══ DATA FOR PROCESSING ══

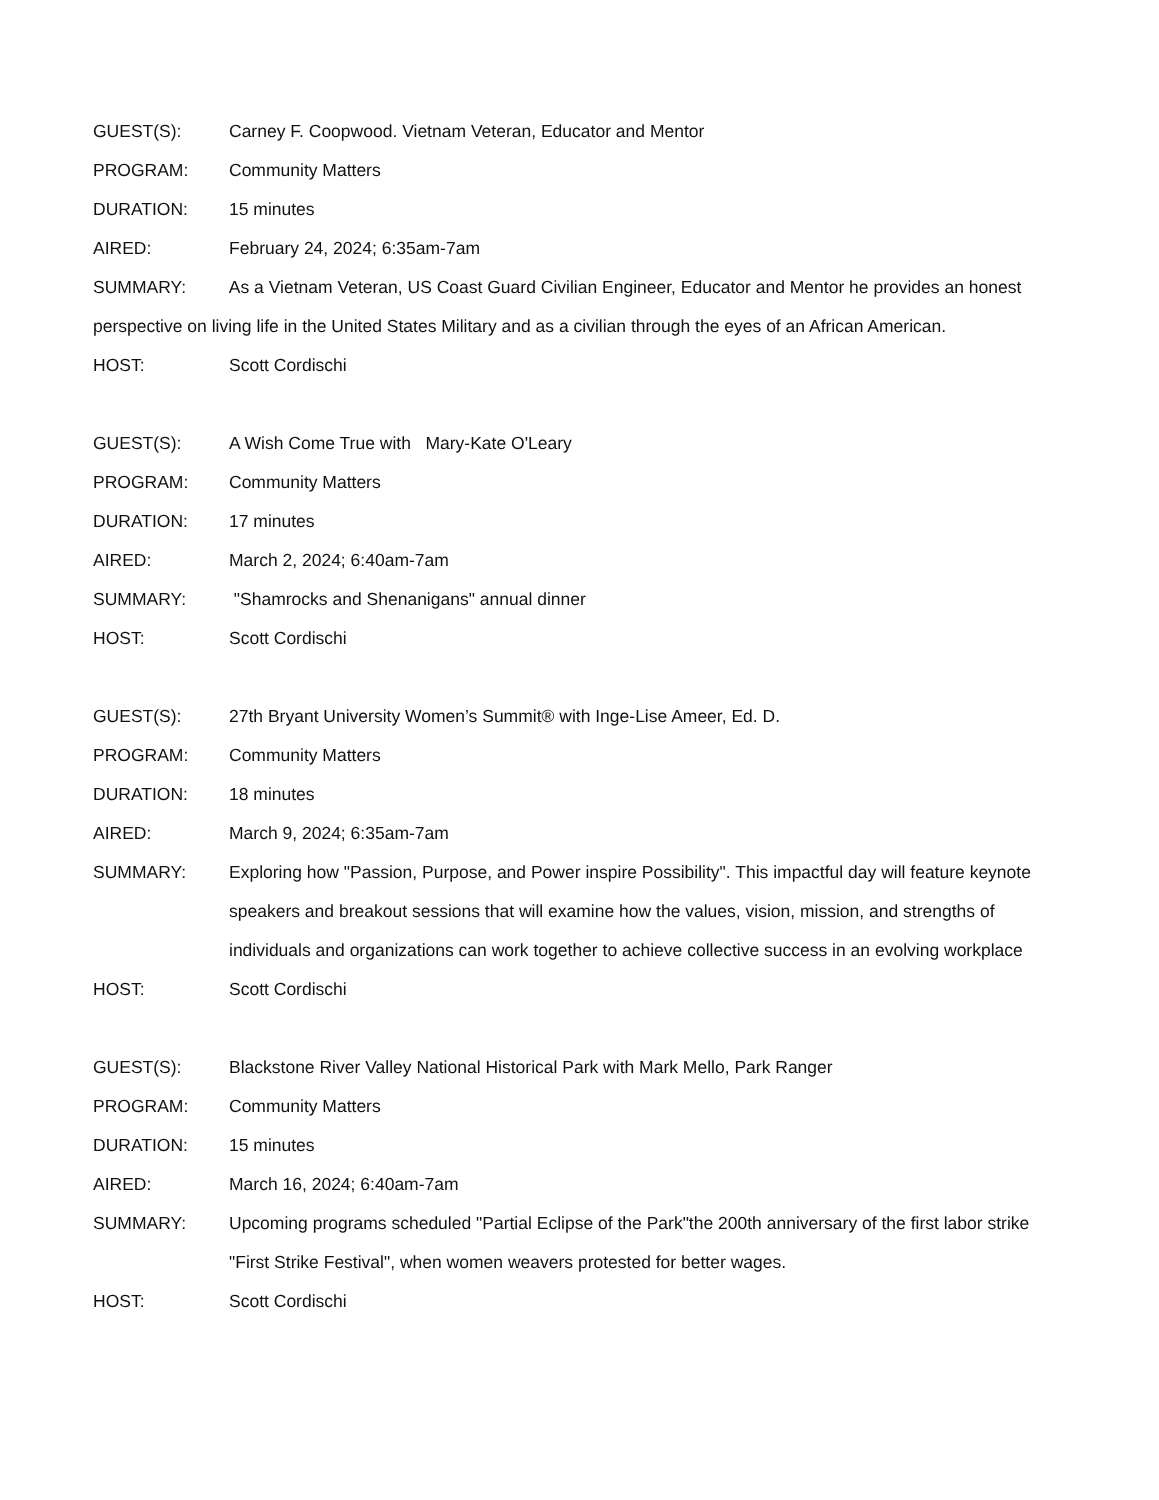GUEST(S): Carney F. Coopwood. Vietnam Veteran, Educator and Mentor
PROGRAM: Community Matters
DURATION: 15 minutes
AIRED: February 24, 2024; 6:35am-7am
SUMMARY: As a Vietnam Veteran, US Coast Guard Civilian Engineer, Educator and Mentor he provides an honest perspective on living life in the United States Military and as a civilian through the eyes of an African American.
HOST: Scott Cordischi
GUEST(S): A Wish Come True with Mary-Kate O'Leary
PROGRAM: Community Matters
DURATION: 17 minutes
AIRED: March 2, 2024; 6:40am-7am
SUMMARY: "Shamrocks and Shenanigans" annual dinner
HOST: Scott Cordischi
GUEST(S): 27th Bryant University Women’s Summit® with Inge-Lise Ameer, Ed. D.
PROGRAM: Community Matters
DURATION: 18 minutes
AIRED: March 9, 2024; 6:35am-7am
SUMMARY: Exploring how "Passion, Purpose, and Power inspire Possibility". This impactful day will feature keynote speakers and breakout sessions that will examine how the values, vision, mission, and strengths of individuals and organizations can work together to achieve collective success in an evolving workplace
HOST: Scott Cordischi
GUEST(S): Blackstone River Valley National Historical Park with Mark Mello, Park Ranger
PROGRAM: Community Matters
DURATION: 15 minutes
AIRED: March 16, 2024; 6:40am-7am
SUMMARY: Upcoming programs scheduled "Partial Eclipse of the Park"the 200th anniversary of the first labor strike "First Strike Festival", when women weavers protested for better wages.
HOST: Scott Cordischi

═══

◆ TASK PROMPT: Above this task is a listing. Restate, word for word and with nothing added, the lines from the one with "GUEST(S): A Wish" through the one with "DURATION: 18 minutes".

◆ SOLVED PROBLEM:
GUEST(S): A Wish Come True with Mary-Kate O'Leary
PROGRAM: Community Matters
DURATION: 17 minutes
AIRED: March 2, 2024; 6:40am-7am
SUMMARY: "Shamrocks and Shenanigans" annual dinner
HOST: Scott Cordischi
GUEST(S): 27th Bryant University Women’s Summit® with Inge-Lise Ameer, Ed. D.
PROGRAM: Community Matters
DURATION: 18 minutes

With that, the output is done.